Nichts sehen, nichts hören, nichts sagen: Premier David Cameron gibt sich in diesen Tagen alle Mühe, auf Distanz zu den in Verruf geratenen Boulevardzeitungen zu gehen. Das nimmt ihm auf der Insel freilich niemand ab: Revolverblätter üben mit ihren sechs Millionen Lesern schon lange gigantischen Einfluss auf die Politik aus. Wer an der Macht bleiben will, muss die Medienkönige milde stimmen.
Fast ein Ringkampf
Mit Tony Blair hat die Symbiose von Boulevardblättern und Politikern, halb Umarmung, halb Ringkampf, zwar nicht angefangen, aber sie ist seitdem blendend dokumentiert worden. 1995 flog der damalige Oppositionschef von London bis nach Australien, um mit Rupert Murdoch nett zu plaudern. Eines wollte der gewiefte Labour-Mann verhindern: Dass die Sun, mit über drei Millionen Lesern Murdochs stärkstes Boulevardblatt, seine Kandidatur für die Downing Street torpediert.
Vorgänger Neil Kinnock hatte 1992 auf bittere Weise lernen müssen, dass man es sich mit dem Mogul besser nicht verscherzt. „Wenn Kinnock heute gewinnt, würde dann der Letzte, der Großbritannien verlässt, bitte das Licht ausmachen?“, titelte die Sun am Wahltag auf der Titelseite. Kinnock verlor, die Konservativen fuhren den Sieg ein. Wobei es zwei Sieger gab, was auch die Redaktion wusste: „Es war die SUN, die’s für Euch gewonnen hat“ textete sie am Tag danach. Die vierte Gewalt im Staat strotzte vor Macht und sah auch keinen Grund, diese Anmaßung zu verstecken.
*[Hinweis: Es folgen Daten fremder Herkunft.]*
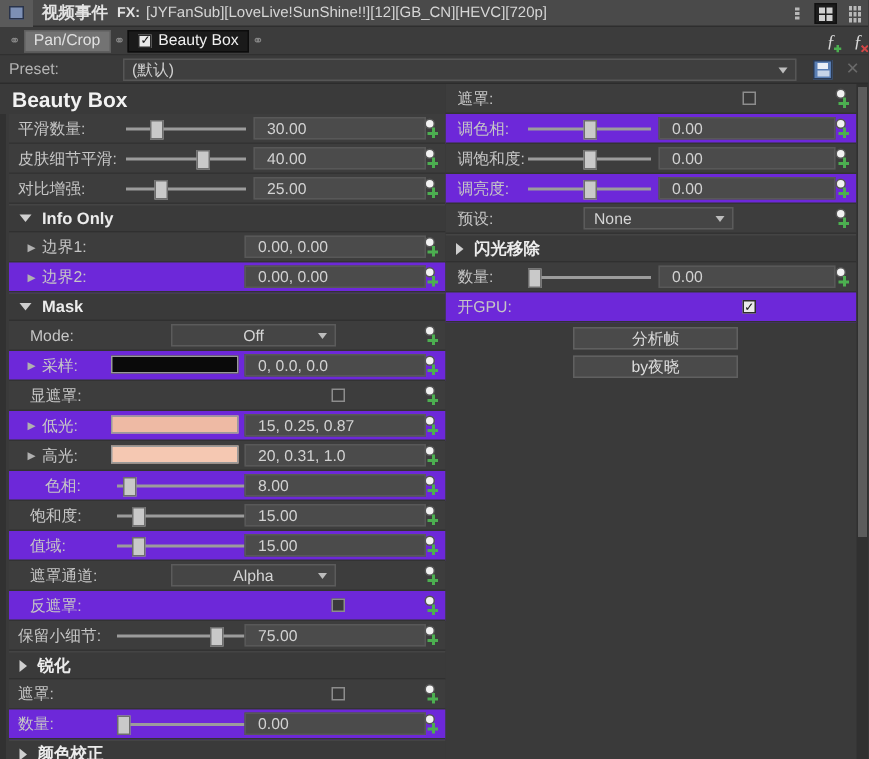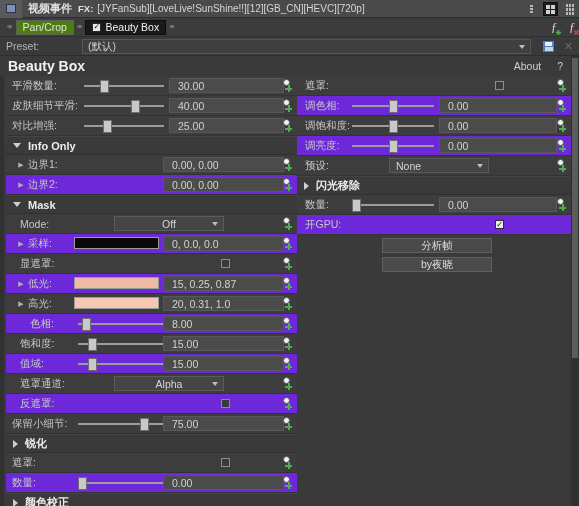--- a/index.html
+++ b/index.html
@@ -40,7 +40,7 @@
   .plug { color:#8a8a8a; font-size:9px; margin:0 2px;}
   .chip {
     height:15px; display:flex; align-items:center; gap:4px; padding:0 6px;
-    border:1px solid #5e5e5e; background:#4d7c0f; color:#e0e0e0; font-size:10.5px;
+    border:1px solid #5e5e5e; background:#737373; color:#e0e0e0; font-size:10.5px;
     white-space:nowrap;
   }
   .chip.active { background:#1a1a1a; border-color:#0c0c0c; color:#f0f0f0; }

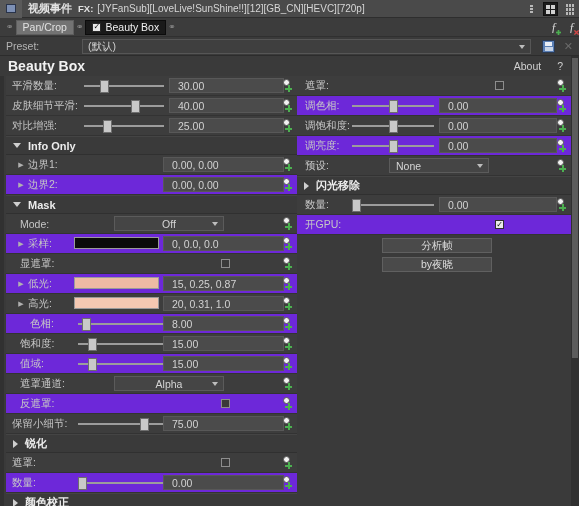--- a/index.html
+++ b/index.html
@@ -514,10 +514,6 @@
 
     <div class="colR">
 
-      <div class="aboutrow">
-        <span>About</span>
-        <span>?</span>
-      </div>
 
       <div class="row" style="width:274px;">
         <span class="name" style="margin-left:8px;">遮罩:</span>

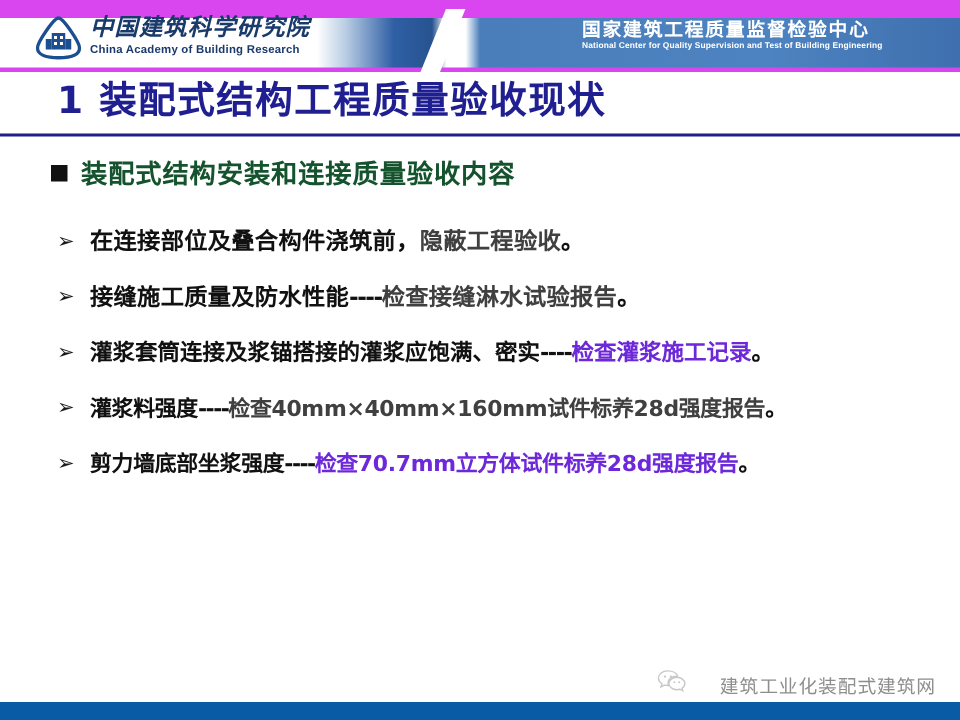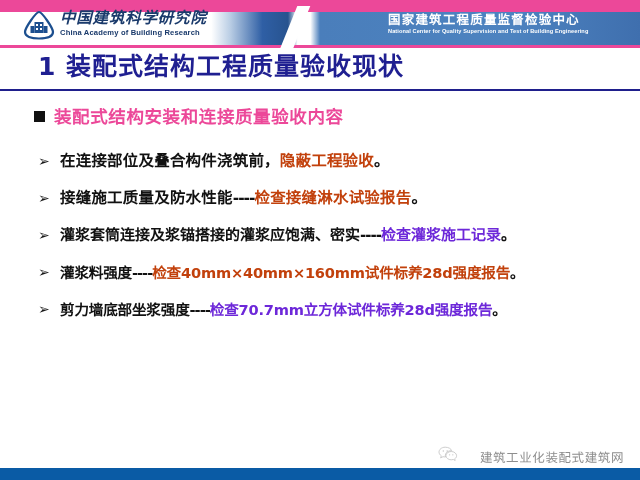--- a/index.html
+++ b/index.html
@@ -30,7 +30,7 @@
     top: 0;
     width: 640px;
     height: 48px;
-    background: #ec4899;
+    background: #d946ef;
     overflow: hidden;
   }
   .header-band {

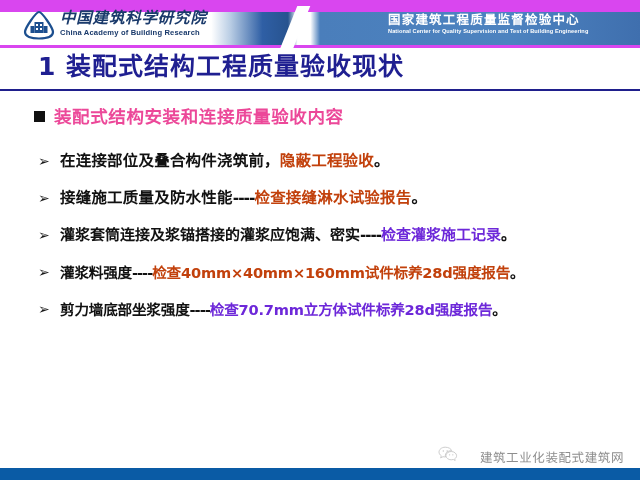--- a/index.html
+++ b/index.html
@@ -168,7 +168,7 @@
     font-family: "DejaVu Sans", "Liberation Sans", sans-serif;
     font-size: 17.5px;
     font-weight: bold;
-    color: #ec4899;
+    color: #14532d;
     letter-spacing: 0.6px;
     white-space: nowrap;
     line-height: 26px;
Häme und Seitenhieben auf die Konservativen
Wem die Sun gewogen war, das wusste Blair, dem war auch das Volk gewogen. 15 Jahre lang stand das Murdoch-Blatt Labour zur Seite – erst ihm, dann Gordon Brown. Mit Häme und Seitenhieben auf die Konservativen vermittelte die Sun ihren sozial schwachen Lesern, dass sie sich zwar über Zuwanderung und Hungerlöhne aufregen dürfen, ihr Frust aber bei Labour immer noch am besten aufgehoben ist. 2010 war es vorbei mit dem Schmusekurs: „Er hat’s versemmelt“ titelte die Sun über den Schotten Brown und setzte ihren Klassiker als Überschrift dazu: „Wenn Brown heute gewinnt, könnte der Letzte, der das Land verlässt, bitte das Licht ausmachen?“
Browns Niederlage war danach keine Überraschung; auch wenn Rupert Murdoch vergangene Woche doch noch einmal erstaunliche Details nachlieferte. Er sei, als er Cameron zum Sieg gratulieren wollte, durch den Hintereingang der 10 Downing Street zum Tee hereingebeten worden: „Sicher nur, um die Fotografen an der Haustür zu vermeiden.“ Sicher auch, um zu verschleiern, dass die Regierung – so unappetitlich peinlich ihr der Boulevard auch ist – längst Komplize einer Institution ist, die ganz ohne Mandat Angst verbreitet.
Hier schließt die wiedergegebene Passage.